◆ PROBLEM:
Count the lines in the listing below that contain the string "chart", matching case exactly. Reply with the number alone.

[[ RECORDS FOR PROCESSING open ]]

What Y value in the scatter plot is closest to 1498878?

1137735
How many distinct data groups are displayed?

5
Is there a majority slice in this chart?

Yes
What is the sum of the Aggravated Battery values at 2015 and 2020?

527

[[ RECORDS FOR PROCESSING closed ]]
[[ RECORDS FOR PROCESSING open ]]

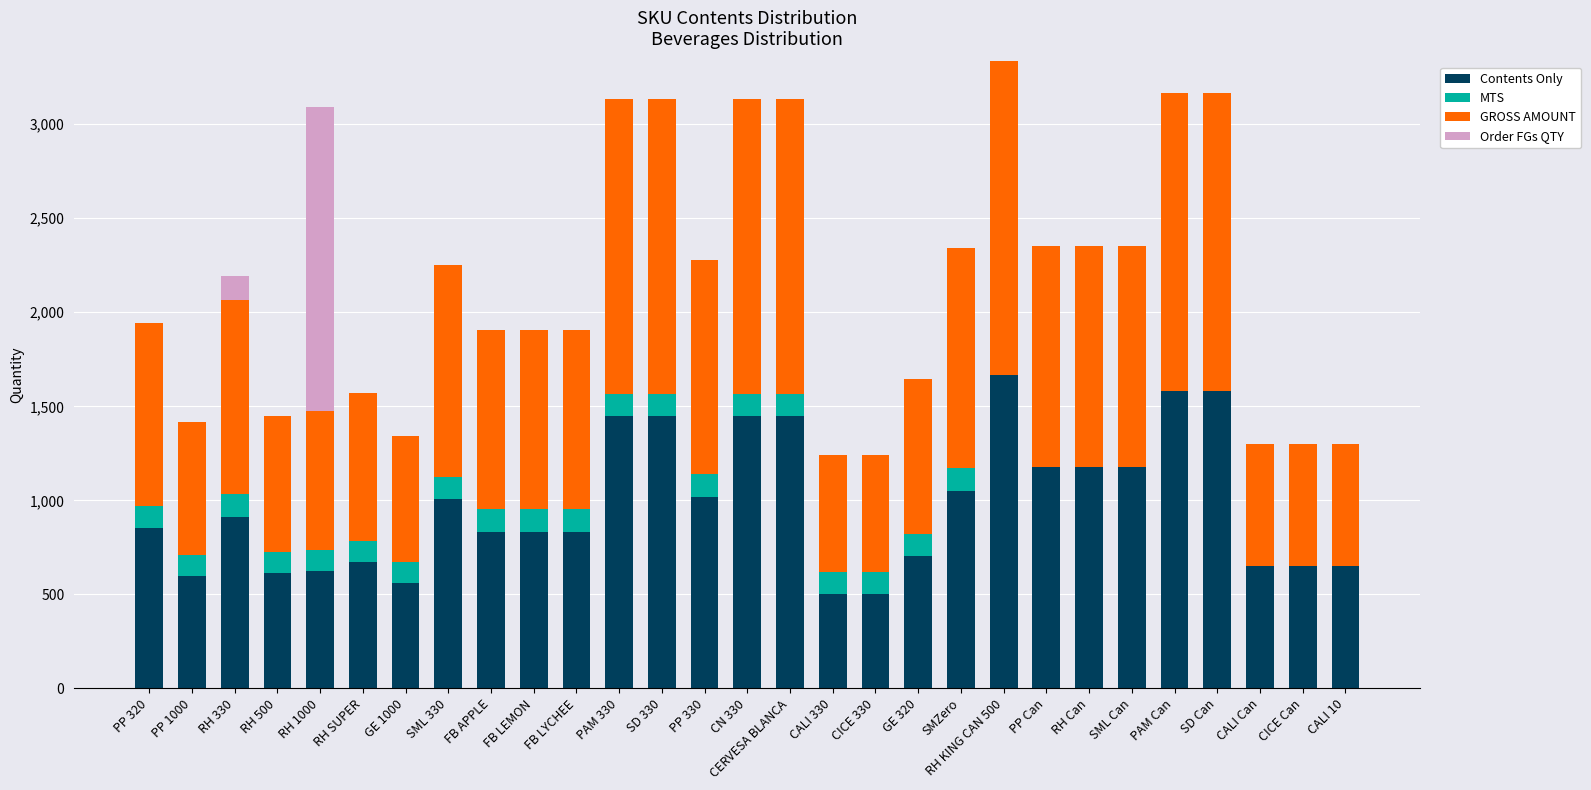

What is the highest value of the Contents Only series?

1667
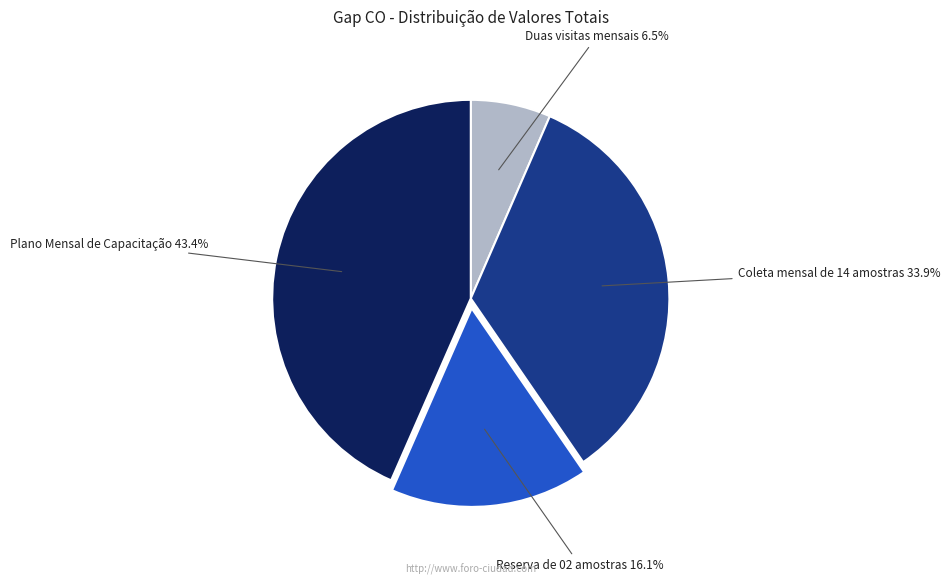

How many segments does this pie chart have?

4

[[ RECORDS FOR PROCESSING closed ]]

◆ SOLUTION FOR THIS PROBLEM:
2